DNN, 18.01.2002
Am Tag danach wirkt CDU wie aufgeschreckter Hühnerhaufen
Die Lager in Fraktion und Partei suchen noch nach Alternativen zu Milbradt
DRESDEN. Gemurmel und Getuschel in allen Ecken des Landtags: Am Tag nach Kurt Biedenkopfs scharfen Angriffen gegen Georg Milbradts Unionsführung und seiner Rücktrittsankündigung für den 18. April wirkten die Abgeordneten der CDU-Fraktion gestern wie ein aufgescheuchter Hühnerhaufen. Kein Wunder: Der Flügel der Milbradt-Anhänger, die den CDU-Landeschef zum Ministerpräsidenten wählen würden, ist keinesfalls so stark, dass ihm schon eine Mehrheit sicher ist. Stattdessen sondieren diejenigen, die Milbradt noch als Regierungschef verhindern wollen, die Möglichkeiten. Fraktionschef Fritz Hähle kann sich "vorstellen, dass sich eine Bewegung in Gang setzt, die auch eine Alternative möchte".

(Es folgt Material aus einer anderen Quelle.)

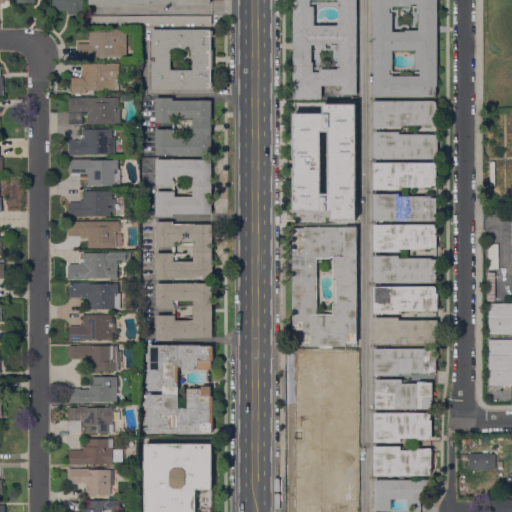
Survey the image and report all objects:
building: (3, 1)
building: (24, 1)
building: (26, 1)
building: (145, 1)
building: (151, 2)
building: (67, 6)
building: (71, 6)
road: (177, 9)
road: (477, 11)
building: (149, 20)
road: (16, 40)
building: (103, 44)
building: (104, 44)
building: (323, 47)
building: (325, 47)
building: (404, 48)
building: (405, 48)
park: (497, 55)
building: (180, 59)
building: (182, 59)
building: (96, 78)
building: (97, 78)
building: (1, 82)
building: (93, 110)
building: (95, 111)
building: (404, 113)
building: (405, 113)
building: (183, 127)
building: (184, 127)
building: (92, 142)
building: (94, 142)
building: (404, 145)
building: (405, 146)
building: (325, 160)
building: (326, 162)
building: (3, 166)
building: (96, 170)
building: (98, 171)
building: (403, 175)
building: (404, 175)
building: (183, 186)
building: (184, 187)
building: (1, 204)
building: (92, 204)
building: (94, 205)
building: (403, 207)
building: (404, 208)
building: (313, 215)
building: (96, 232)
building: (97, 233)
building: (403, 236)
building: (404, 237)
road: (446, 241)
building: (1, 246)
building: (184, 251)
building: (185, 251)
road: (224, 256)
road: (255, 256)
road: (282, 256)
road: (365, 256)
road: (462, 257)
building: (96, 265)
building: (99, 265)
building: (403, 269)
building: (404, 270)
building: (2, 271)
road: (38, 277)
building: (324, 285)
building: (326, 286)
building: (491, 287)
building: (96, 294)
building: (98, 295)
building: (404, 298)
building: (405, 299)
building: (184, 310)
building: (185, 311)
building: (1, 312)
building: (499, 317)
building: (500, 319)
building: (92, 328)
building: (94, 329)
building: (404, 331)
building: (405, 332)
building: (96, 356)
building: (98, 356)
building: (404, 361)
building: (405, 361)
building: (499, 361)
building: (500, 363)
building: (0, 366)
building: (177, 390)
building: (179, 390)
building: (96, 391)
building: (96, 391)
building: (325, 393)
building: (327, 393)
building: (400, 394)
building: (403, 395)
building: (1, 408)
building: (89, 420)
building: (91, 420)
road: (486, 420)
building: (400, 426)
building: (402, 427)
building: (469, 441)
building: (92, 452)
building: (96, 453)
building: (465, 457)
building: (400, 461)
building: (480, 461)
building: (482, 461)
building: (402, 462)
building: (178, 478)
building: (92, 480)
building: (93, 480)
building: (325, 480)
building: (327, 481)
building: (1, 489)
building: (400, 492)
building: (102, 506)
building: (502, 506)
building: (2, 508)
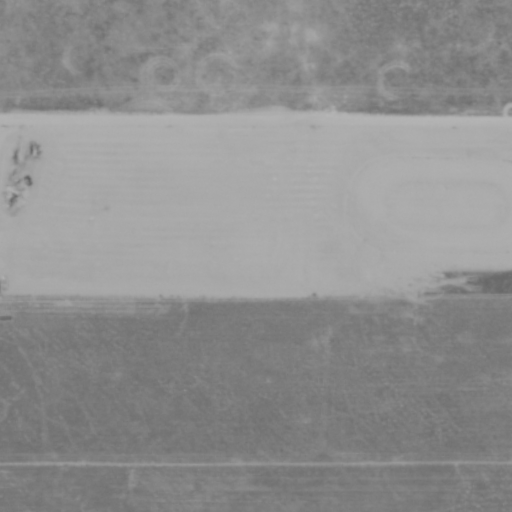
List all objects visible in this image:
road: (256, 117)
crop: (255, 255)
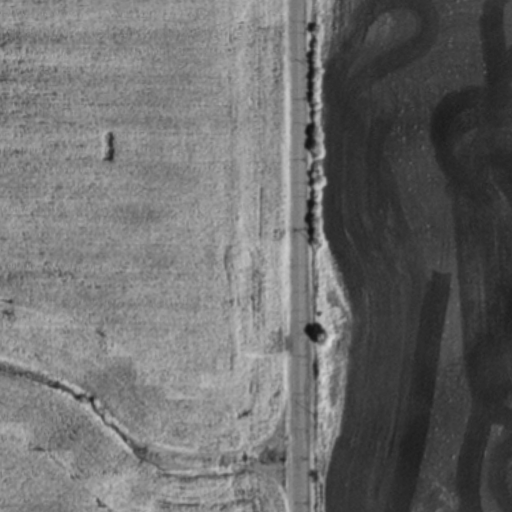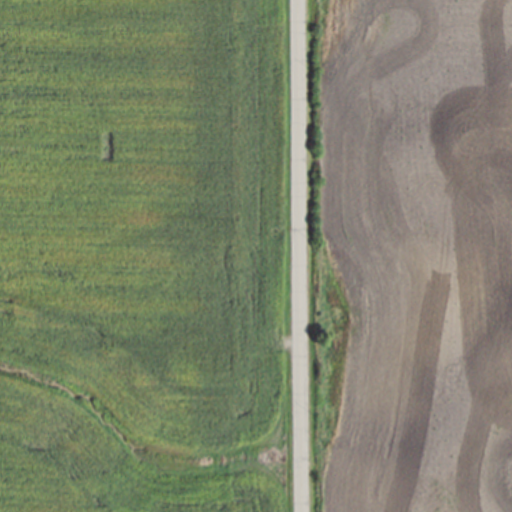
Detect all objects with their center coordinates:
road: (296, 256)
crop: (419, 256)
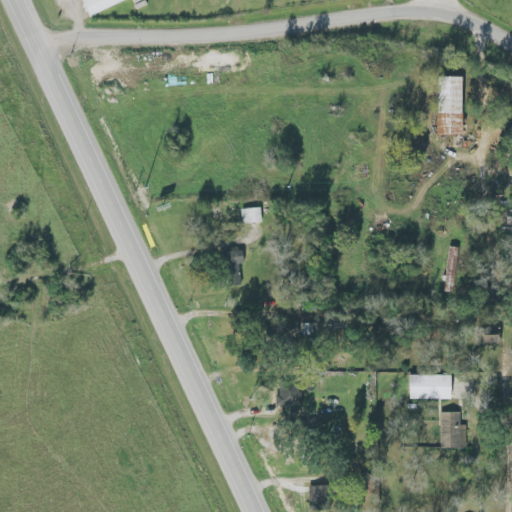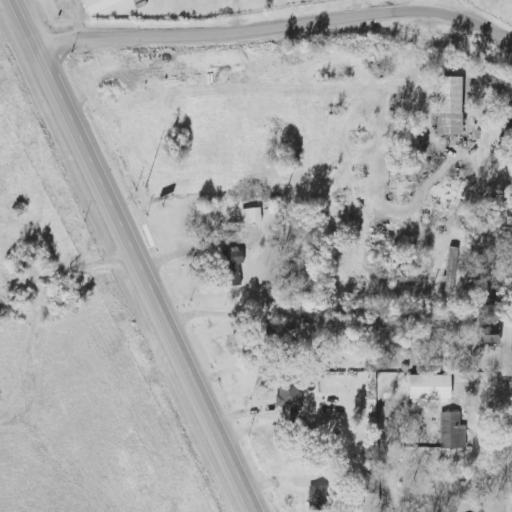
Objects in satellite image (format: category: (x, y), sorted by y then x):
building: (95, 5)
road: (441, 8)
road: (209, 18)
road: (477, 29)
road: (242, 33)
building: (444, 105)
power tower: (291, 187)
power tower: (135, 188)
building: (247, 215)
road: (206, 252)
road: (138, 255)
building: (236, 268)
building: (228, 269)
building: (447, 269)
road: (69, 271)
building: (283, 332)
building: (487, 334)
building: (424, 387)
building: (285, 395)
road: (505, 403)
building: (458, 429)
building: (449, 431)
building: (322, 500)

Das Problem ist nur: Bislang gibt es keine Integrationsfigur, die die gespaltenen Unionslager zusammenführen kann und will. Als einer der aussichtsreichsten Figuren galt noch Europaminister Stanislaw Tillich, der jedoch gestern eine Gegenkandidatur für das höchste Amt im Freistaat indirekt ausschloss. Ein weiterer Bewerber würde die Einheit der Union nur gefährden, Partei und Fraktion bräuchten Geschlossenheit, beschied der 42-jährige Sorbe.
Ins Spiel gebracht wird derweil wieder Thomas de Maiziére. Der Finanzminister wollte sich aber gestern nicht zu den Spekulationen äußern - und nicht einmal eine Bewerbung ausschließen. Damit bleibt er noch im Rennen. Zudem gibt es führende Christdemokraten in den Kreisverbänden und Landratsämtern, die auch in Gesprächen mit dem Ministerpräsidenten über Alternativen diskutieren. Der Name de Maiziére soll dabei durchaus ins Spiel gebracht worden sein. Er gilt allerdings kaum als mehrheitsfähig.
Gleichzeitig bemühten sich alle Unionskreise gestern, nach den massiven Vorwürfen des scheidenden Ministerpräsidenten wieder zu einem Bild von Einigkeit zurückzukehren. Milbradt und Fraktionschef Hähle verabredeten in einem fast einstündigen Gespräch, dass die Spitzen von Partei und Fraktion schon in den nächsten Tagen zu einer gemeinsamen Sitzung zusammenkommen sollen, um eine weitere Spaltung zu verhindern. Am 26. Januar werde der CDU-Landesvorstand Datum und Ort des Sonderparteitages bestimmen, auf dem ein Biedenkopf-Nachfolger gekürt werden dürfte. Als wahrscheinlich gilt ein Termin im März. Der Regierungschef wird Kraft seines Amtes an den Sitzungen beteiligt sein.
Die Kreise um Milbradt rechnen indes fest mit dessen erfolgreicher Wahl zum neuen Ministerpräsidenten am 18. April "Da brennt nichts mehr an", sagte ein Abgeordneter. Unterstützung erhielt der vor einem Jahr geschasste Finanzminister bereits vom Parteivize Steffen Flath. Der Umwelt- und Agrarminister hatte zwar im September die Vorsitzendenwahl gegen Milbradt verloren. Er kündigte gestern jedoch an, seinen einstigen Rivalen zu unterstützen, wenn es keinen weiteren Bewerber gibt. Milbradt habe bislang die beste Ausgangsposition. Biedenkopf hatte Milbradt am Mittwoch Intrigenspiele vorgeworfen. Teile der Parteispitze hätten seinen Rücktritt betrieben.